Personal narrative
I am now 20 years old, and I have spent more than half of my life with baseball. The beginning of my baseball life was when I was 7 years old. Every Sunday, my father took me to a nearby park in the early morning and played catch with me. At that time, it was one of the biggest pleasures for me. In fact, I have a great amount of memory with my father due to this baseball communication. When I was 9 years old, I joined in a local baseball club and began to practice baseball harder. Of course I continued to playing baseball after the graduation of elementary school, and also junior high school. All of the experience concerning to baseball is precious to me because it told me many things; the ability of sports, the importance of teamwork, the difficulty of human relationship, time management, and of course leadership.
Since I loved baseball, I continued to play baseball at high school. My high school is famous for baseball so the practice was really hard and, there were many strict and somewhat unreasonable rules, and I sometimes had to feel quite uncomfortable. In addition, the academic level of my high school was very high so there were quite a lot of assignments every day. At the beginning, I tried to on one hand, play baseball and on the other hand, study hard. That is, my goal was playing baseball with studying hard and getting high grades. However, even though I could get quite a good grade, to do so while practicing hard was not easy and I often cut my sleeping time.
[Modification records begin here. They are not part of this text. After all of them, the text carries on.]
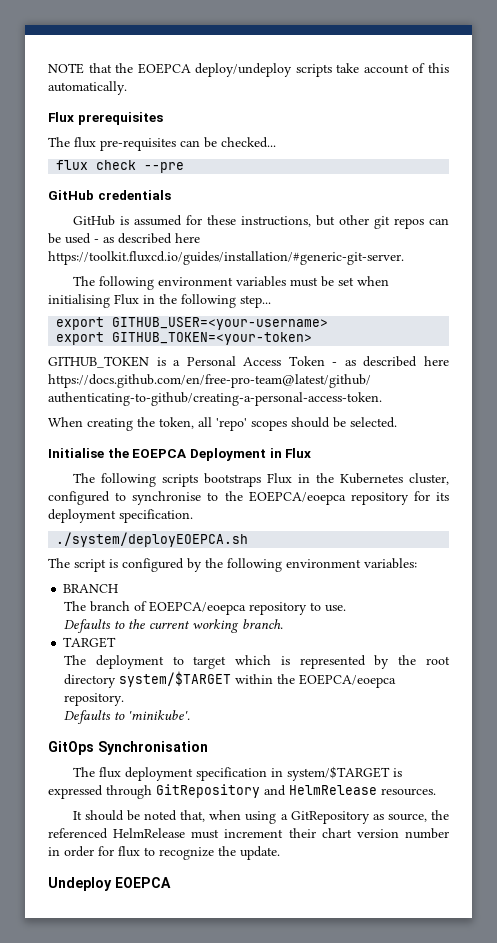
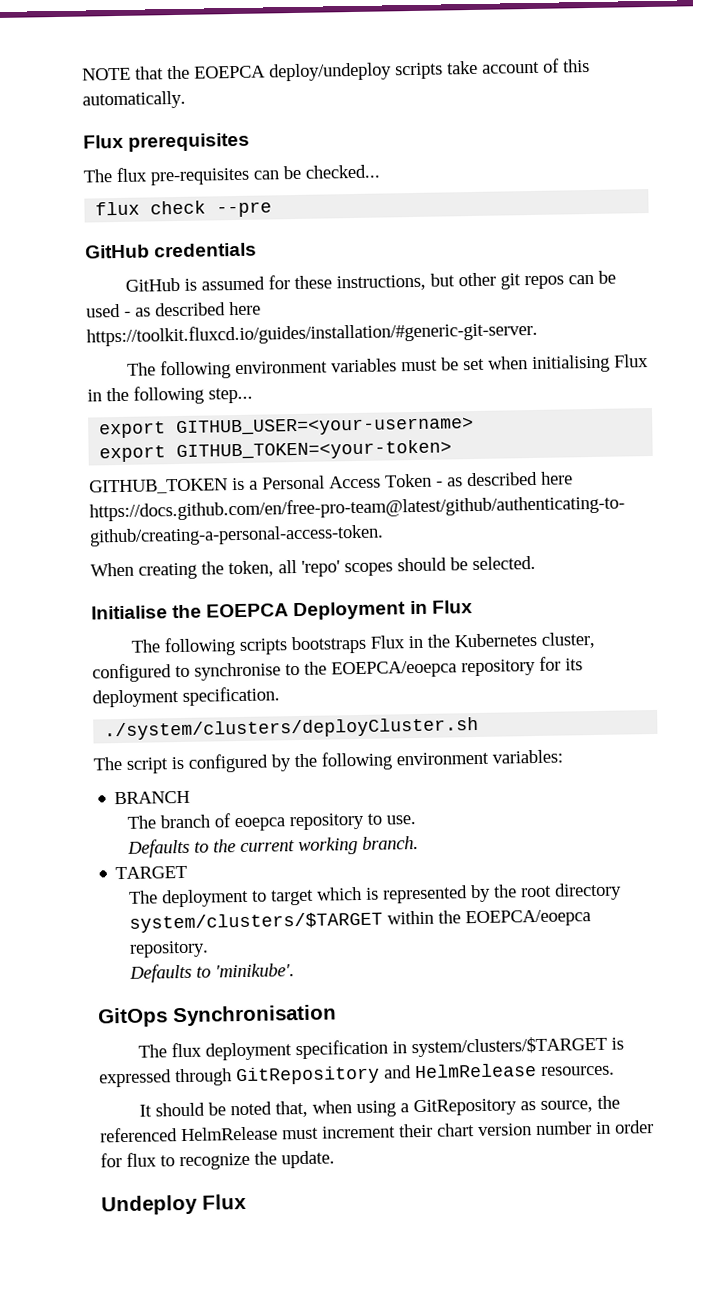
[56,532,249,547] ./system/deployEOEPCA.sh -> [104,716,480,741] ./system/clusters/deployCluster.sh
[149,601,247,615] EOEPCA/eoepca -> [234,817,287,832] eoepca
[119,671,232,687] system/$TARGET -> [129,911,384,933] system/clusters/$TARGET
[286,766,390,781] system/$TARGET -> [411,1035,608,1058] system/clusters/$TARGET
[115,877,171,888] EOEPCA -> [202,1193,247,1210] Flux

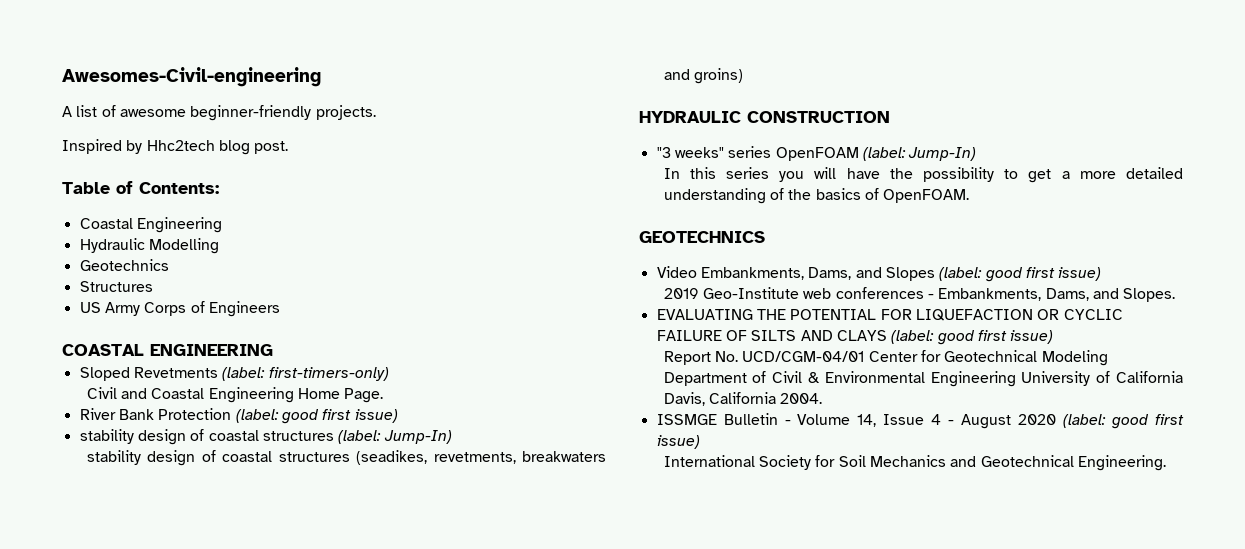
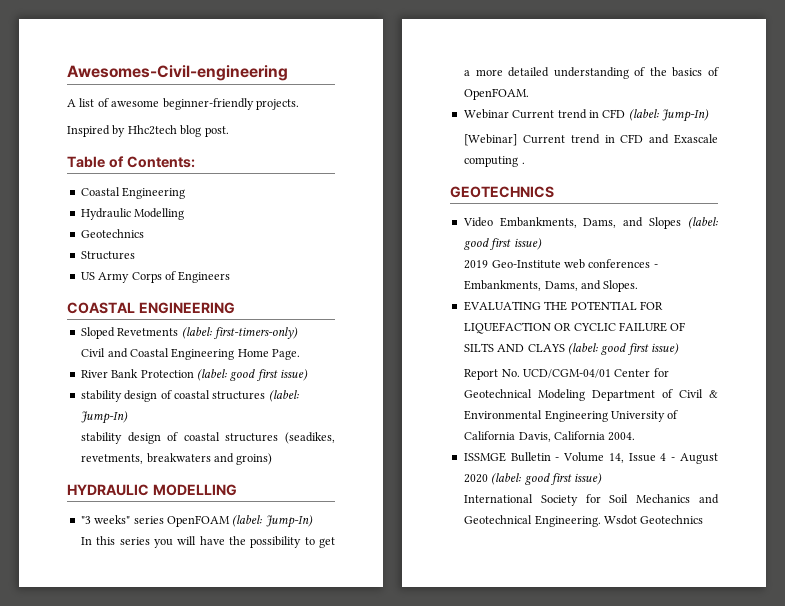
[747,111,890,123] CONSTRUCTION -> [152,484,237,496] MODELLING
(970, 196) none -> [463,109,709,122] [464,134,718,146] [464,156,525,167] // Webinar Current trend in CFD (label: Jump-In) // [Webinar] Current trend in CFD and Exascale computing .
(1166, 463) none -> [603,515,704,525] Wsdot Geotechnics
After the hellish winter practice of my first year, I began to think that this hectic life was not good for me and I couldn’t enjoy my high school life. Then I thought seriously about my life and finally made a decision to quit the high school baseball club. At that time, I felt comfortable because I had a lot of free time and spent them for studying. But after a few months, I felt lonely because I lost my good baseball friends and baseball community at high school, and above all, because I broke up with baseball which I had spent much time with. I thought many times whether I could go back to the team, but I did not have the courage to tell the teammates about it. Although I enjoyed my high school days and of course I have a lot of good memory, I regret quitting the baseball club even now. When I graduated from high school, the manager of my high school baseball team told me that he planed to appoint me as a captain. As I heard his words, I burst into tears because I felt that I failed to meet his expectation as well as betrayed my mind.
From this experience, I learned the importance of not giving up whatever I decide to do. In addition, I realize that what is important is doing things not perfectly, but as hard as possible. Somebody says that this is very natural, but since I had no experience of failure of the compatibility of baseball and studying, I believed that I could and must do both of them perfectly at that time. However, this was not true. I had to realize that the result of doing my best was the best consequence for me, and pursuing the perfect results was not the end. Therefore, now I try to do whatever I want to do as hard as possible, and I believe that the result of doing so will be good, or at least acceptable. By quitting baseball, I learned how it is painful to giving up what I want to do. In order not to regret again, I want to challenge many things with my best without concerning the result.
Baseball raised not only my body but also my mind. Now I am playing baseball to recover my high school days and to thank to baseball.